Cortana Everywhere: Speech-Driven Digital Assistants As The New Universal UI


When the internet was younger, the search box was promoted as a kind of universal user interface. That was the mantra and marketing message of the former enterprise search company Fast Search & Transfer, which Microsoft acquired in 2008.

With the proliferation of smartphones, smartwatches and, soon, numerous other connected devices — the so-called “Internet of Things” — the familiar search box (and mouse and keyboard) will necessarily give way to speech or perhaps a digital assistants such as Cortana as a successor UI.

Microsoft is seeking to enable this with its ambitious Project Oxford, a set of APIs and SDKs for developers that enable them to add a range of advanced capabilities to their applications.

These tools include facial recognition APIs (most recently demonstrated in Microsoft’s viral, speech-to-text and text-to-speech processing in multiple languages, image recognition to identify objects and images and what the company calls “Language Understanding Intelligent Service” (LUIS). Unlike the others LUIS, which promises advanced natural language understanding and “intent detection,” is invitation only for now.

Project Oxford capabilites Microsoft

An article in Ars Technica goes into all this in some (technical) detail. But here’s the most important part of the article:

The longterm result could be that developers of all sorts of devices could build speech and computer vision into their products, delivering the equivalent of Cortana on everything from televisions to assembly line equipment to household automation systems. All such implementations would be customized to specific tasks and backed by cloud-based artificial intelligence.

This is what LUIS integration promises for developers:

Create models for your application to better understand intents like “turn on the lights”, or entities such as “start a new jog/walk/hike/bikeride”. Tune your model with in-depth performance visualizations . . .

Use the pre-built, world-class models to recognize entities like places, times, numbers, temperatures, and to also handle common requests like “set an alarm for 8 AM”. Immediately enable personal assistant functionalities by using a selection of Cortana understanding models.

The bottom line is that LUIS essentially enables Bing’s “intelligence engine” and Cortana-like capabilities to extend to any app on any device.

At its Build developer conference earlier this month Microsoft also announced deeper app integration into Cortana for task completion.
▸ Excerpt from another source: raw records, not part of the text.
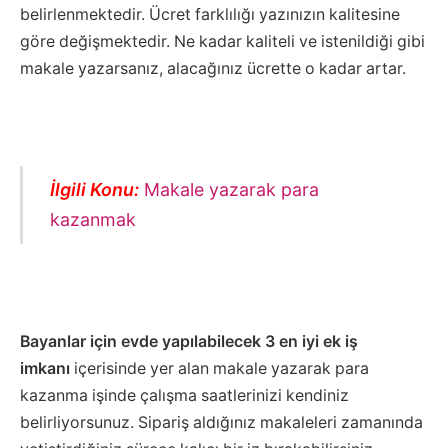
belirlenmektedir. Ücret farklılığı yazınızın kalitesine
göre değişmektedir. Ne kadar kaliteli ve istenildiği gibi
makale yazarsanız, alacağınız ücrette o kadar artar.
İlgili Konu:
Makale yazarak para
kazanmak
Bayanlar için evde yapılabilecek 3 en iyi ek iş
imkanı
içerisinde yer alan makale yazarak para
kazanma işinde çalışma saatlerinizi kendiniz
belirliyorsunuz. Sipariş aldığınız makaleleri zamanında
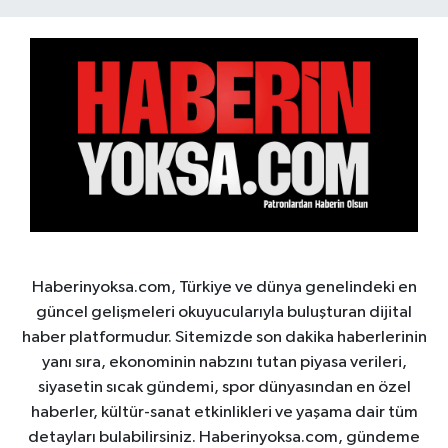
Haberinyoksa.com, Türkiye ve dünya genelindeki en
güncel gelişmeleri okuyucularıyla buluşturan dijital
haber platformudur. Sitemizde son dakika haberlerinin
yanı sıra, ekonominin nabzını tutan piyasa verileri,
siyasetin sıcak gündemi, spor dünyasından en özel
haberler, kültür-sanat etkinlikleri ve yaşama dair tüm
detayları bulabilirsiniz. Haberinyoksa.com, gündeme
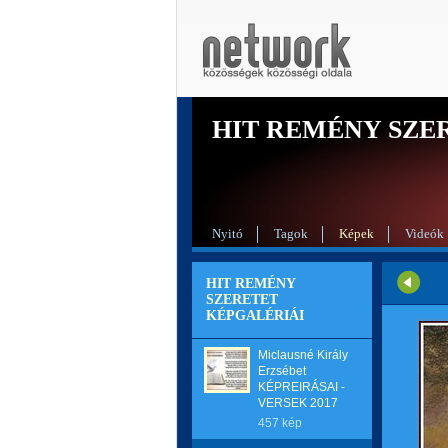
HIT REMÉNY SZE
Nyitó
Tagok
Képek
Videók
HIT REMÉNY
SZERETET
KÉPGALÉRIÁI
Miclausné Király
Erzsébet
KÉPREIRÁSAI -
VERSEK 2017
457 kép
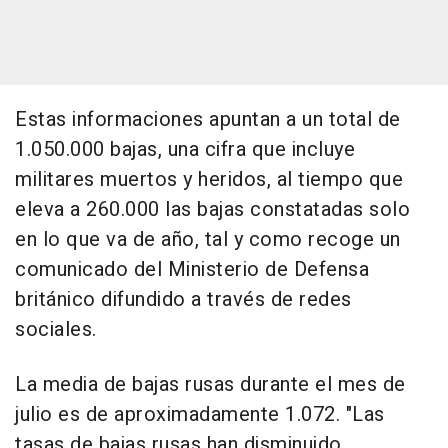
Estas informaciones apuntan a un total de
1.050.000 bajas, una cifra que incluye
militares muertos y heridos, al tiempo que
eleva a 260.000 las bajas constatadas solo
en lo que va de año, tal y como recoge un
comunicado del Ministerio de Defensa
británico difundido a través de redes
sociales.
La media de bajas rusas durante el mes de
julio es de aproximadamente 1.072. "Las
tasas de bajas rusas han disminuido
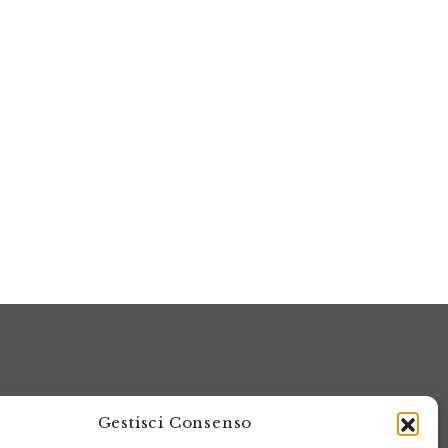
Gestisci Consenso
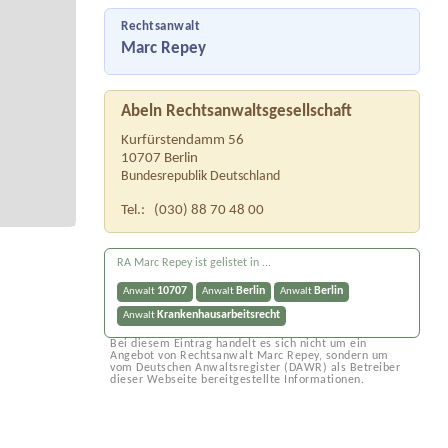
Rechtsanwalt
Marc Repey
Abeln Rechtsanwaltsgesellschaft
Kurfürstendamm 56
10707
Berlin
Bundesrepublik Deutschland
Tel.:
(030) 88 70 48 00
RA Marc Repey ist gelistet in ...
10707
Berlin
Berlin
Anwalt
Anwalt
Anwalt
Krankenhausarbeitsrecht
Anwalt
Bei diesem Eintrag handelt es sich nicht um ein
Angebot von Rechtsanwalt Marc Repey, sondern um
vom Deutschen Anwaltsregister (DAWR) als Betreiber
dieser Webseite bereitgestellte Informationen.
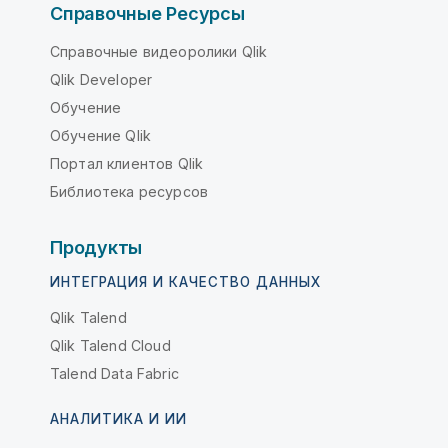
Справочные Ресурсы
Справочные видеоролики Qlik
Qlik Developer
Обучение
Обучение Qlik
Портал клиентов Qlik
Библиотека ресурсов
Продукты
ИНТЕГРАЦИЯ И КАЧЕСТВО ДАННЫХ
Qlik Talend
Qlik Talend Cloud
Talend Data Fabric
АНАЛИТИКА И ИИ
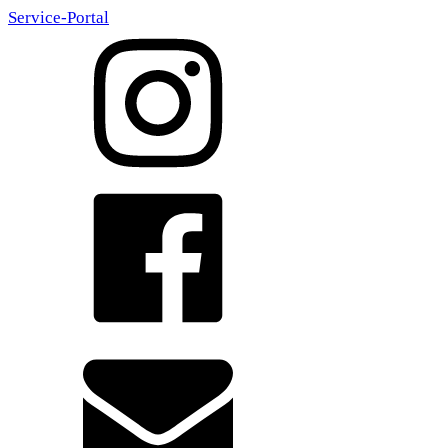
Service-Portal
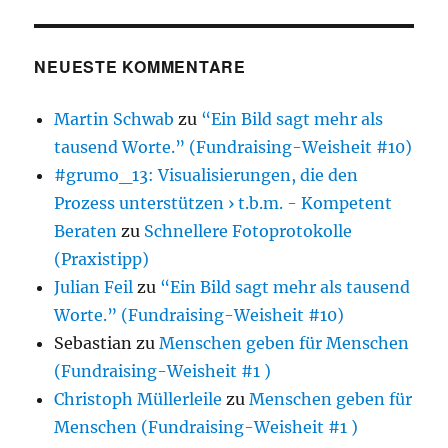
NEUESTE KOMMENTARE
Martin Schwab
zu
“Ein Bild sagt mehr als
tausend Worte.” (Fundraising-Weisheit #10)
#grumo_13: Visualisierungen, die den
Prozess unterstützen › t.b.m. - Kompetent
Beraten
zu
Schnellere Fotoprotokolle
(Praxistipp)
Julian Feil
zu
“Ein Bild sagt mehr als tausend
Worte.” (Fundraising-Weisheit #10)
Sebastian
zu
Menschen geben für Menschen
(Fundraising-Weisheit #1 )
Christoph Müllerleile
zu
Menschen geben für
Menschen (Fundraising-Weisheit #1 )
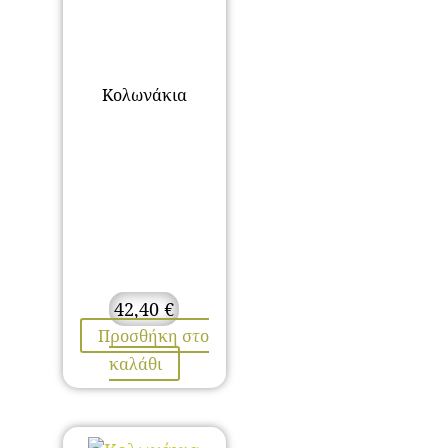
Κολωνάκια
42,40
€
Προσθήκη στο
καλάθι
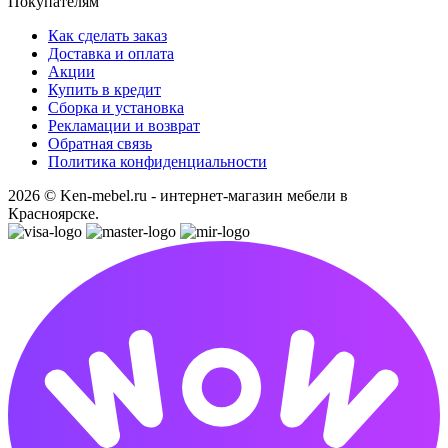
Покупателям
Как сделать заказ
Доставка и оплата
Акции
Купить в кредит
Сборка и установка
Рекламации и возврат
Обратная связь
Политика конфиденциальности
2026 © Ken-mebel.ru - интернет-магазин мебели в
Красноярске.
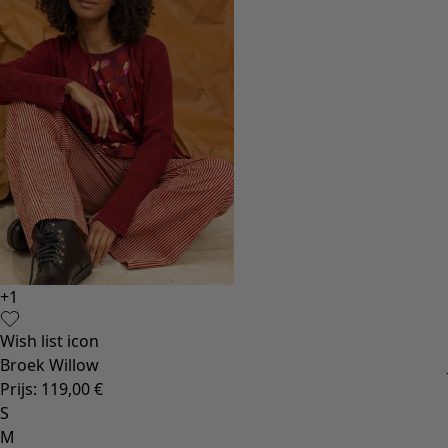
+
1
Wish list icon
Broek Willow
Prijs
:
119,00 €
S
M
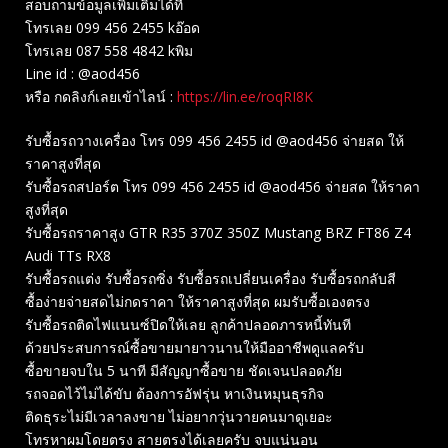
สอบถามข้อมูลเพิ่มเติมได้ที่
โทรเลย 099 456 2455 kอ๊อด
โทรเลย 087 558 4842 kพิม
Line id : @aod456
หรือ กดลิงก์เลยเข้าไลน์ :
https://lin.ee/roqRI8K
รับซื้อรถวางเครื่อง โทร 099 456 2455 id @aod456 จ่ายสด ให้
ราคาสูงที่สุด
รับซื้อรถสปอร์ต โทร 099 456 2455 id @aod456 จ่ายสด ให้ราคา
สูงที่สุด
รับซื้อรถราคาสูง GTR R35 370Z 350Z Mustang BRZ FT86 Z4
Audi TTs RX8
รับซื้อรถแต่ง รับซื้อรถซิ่ง รับซื้อรถเปลี่ยนเครื่อง รับซื้อรถกลับสี
ซื้อง่ายจ่ายสดไม่กดราคา ให้ราคาสูงที่สุด ผมรับซื้อเองตรง
รับซื้อรถติดไฟแนนซ์ปิดให้เลย ลูกค้าปลอดภารหนี้ทันที
ด้วยประสบการณ์ซื้อขายมายาวนานให้มืออาชีพดูแลครับ
ซื้อขายจบใน 5 นาที มีสัญญาซื้อขาย ชัดเจนปลอดภัย
รถจอดไว้ไม่ได้ขับ ต้องการอัฟรุ่น หาเงินหมุนธุรกิจ
ติดธุระไม่มีเวลาลงขาย ไม่อยากวุ่นวายคนมาดูเยอะ
โทรหาผมโดยตรง สายตรงได้เลยครับ จบแน่นอน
Actions and tasks can thus be accomplished (e.g., call an Uber car) without launching the app in question. Google is doing something similar by integrating action buttons (i.e., “buy“) and transactional capabilities into search and Google Now.

The larger point here is that what we call “search” today is going to change radically over the next decade. Its impact on marketers and disciplines such as SEO will be profound, though is not entirely clear at this point. We can project, however, that the familiar “query in a box” and related SERP will likely become a less and less common way that people retrieve and interact with content over time.